Being bullish and being observant are not mutually exclusive terms. I’ve been vocally and publicly bullish on this tape since early fall but in my opinion, there are now yellow lights flashing everywhere.
I write these words not with the intention of offering any advice, but to let you in on my thinking.
In the core model portfolio I run for clients, considered to be a “conservative growth” model, we are now holding around 20% cash. I can afford to do that in a bull market because there are some very aggressive holdings on the other side of the model.
If the market’s going to go up 6.5% a month in perpetuity with zero volatility, then I am woefully underinvested (and should in fact be leveraged). I do not believe that this will be the case. I am not merely pontificating about the potential for a correction in Q1, I am actually preparing for one. To me, a sharp move down at some point soon would be just what the market needs – though I hold very loose convictions as to what the timing, severity and proximate cause of a correction will be.
Technically speaking, the uptrend for the S&P 500 remains intact, breadth is positive as is the rolling boil of new 52 week highs underpinning the action across virtually all industry groups. Can’t hate a tape in which oils and retailers can hold hands and ascend the mountain together. But there are some anecdotal signs and squishier datapoints that have me concerned.
- Hooray for Web 2.0 (which I’m bullish on) but have things gotten just a bit carried away? $70 billion for Facebook 15 months ahead of its IPO? And did the Cheezburger Network (LOLCats, Failpics etc) really just close a $30 million round of funding? Umm, yes, inexplicably it did. Frothfail.

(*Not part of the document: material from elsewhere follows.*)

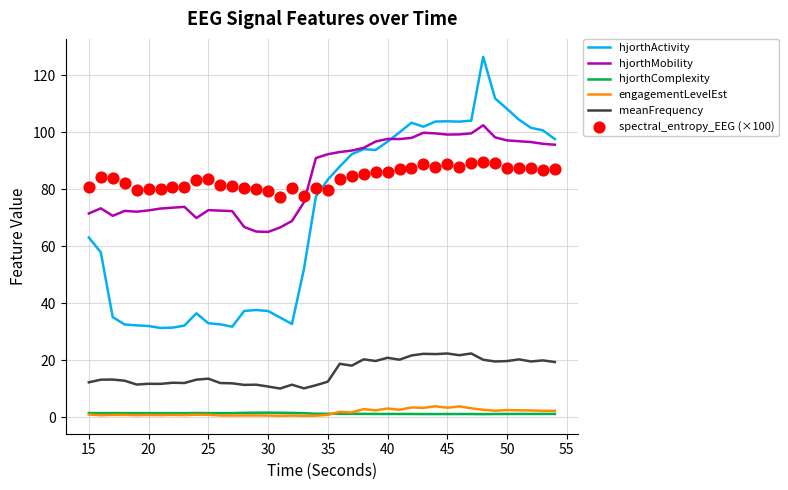

Which series reaches the minimum Y coordinate?

engagementLevelEst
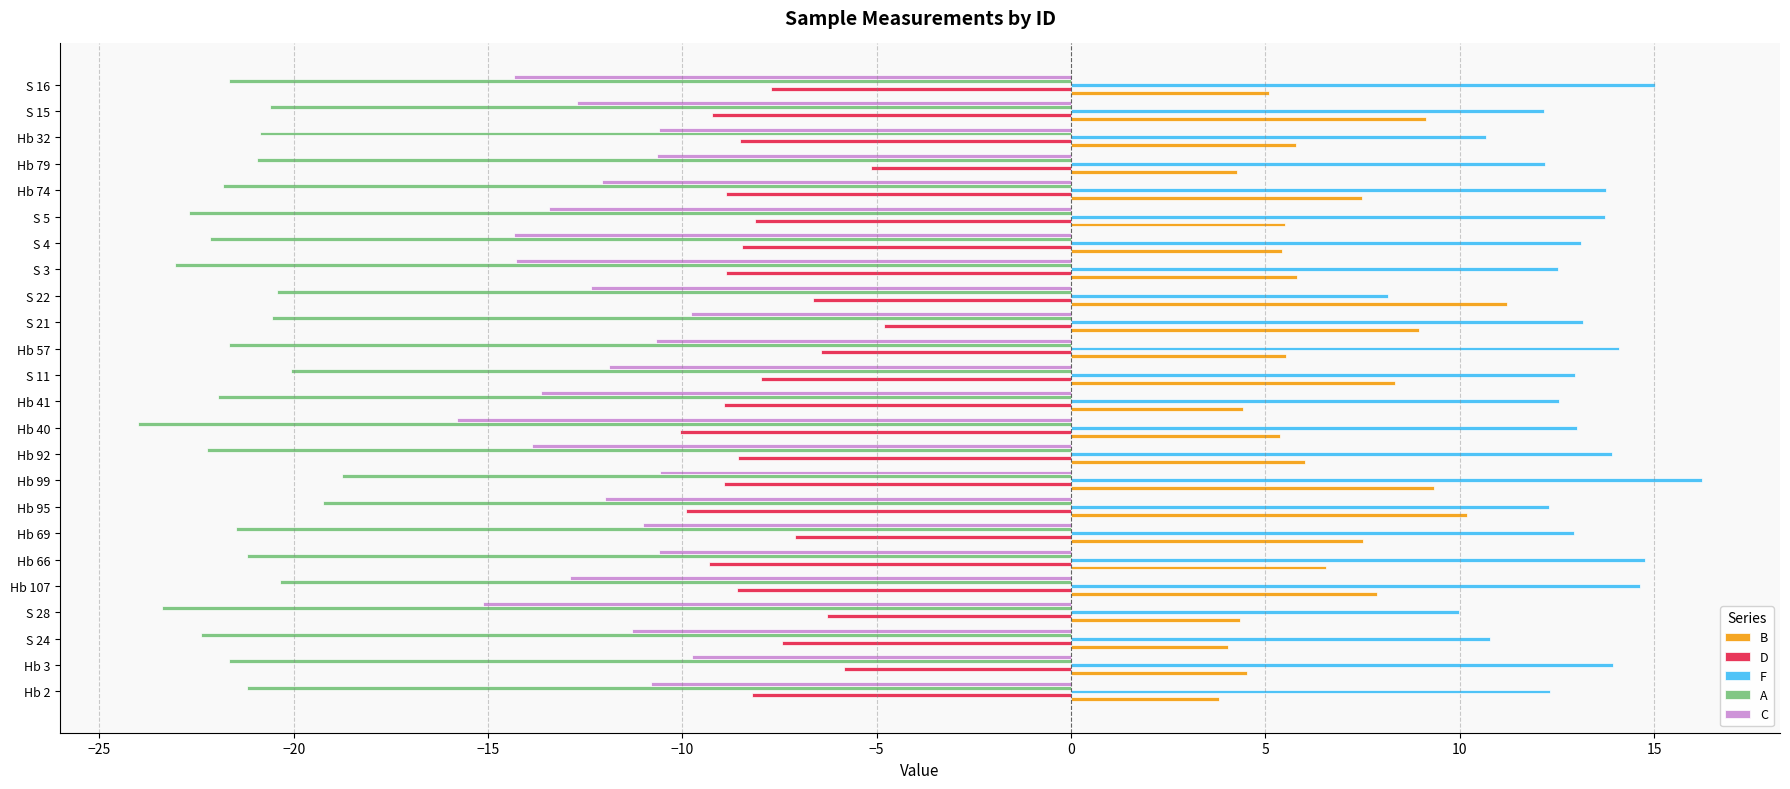

Is the value of F at Hb 3 greater than the value of B at S 16?

Yes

- Sentiment measures are running extremely hot. Granted, this has been the case for awhile but at some point, someone’s got to blush just a little bit. For example, the latest Investor’s Intelligence survey is at around 58% bullish. Readings over 50% are considered “extreme”, we’ve been above 50% on this survey since mid-October.
- Finally, I’ll drag the VIX, a measure of volatility, into this discussion. If the VIX were a now-grown child star from the 80’s, this would be the phase where it would start robbing liquor stores and removing its pants for twenties in strangers’ cars – rock bottom. The VIX just closed at 15.46 on Friday, the lowest level since July 19th 2007. If that date sounds familiar, it was basically the top of the S&P 500, excluding one last gasp of bullishness in October of that same year before the crash began.
The yellow lights have been flashing for a little while now…but this weekend they began flashing much more brightly and with an increasing urgency to this observer.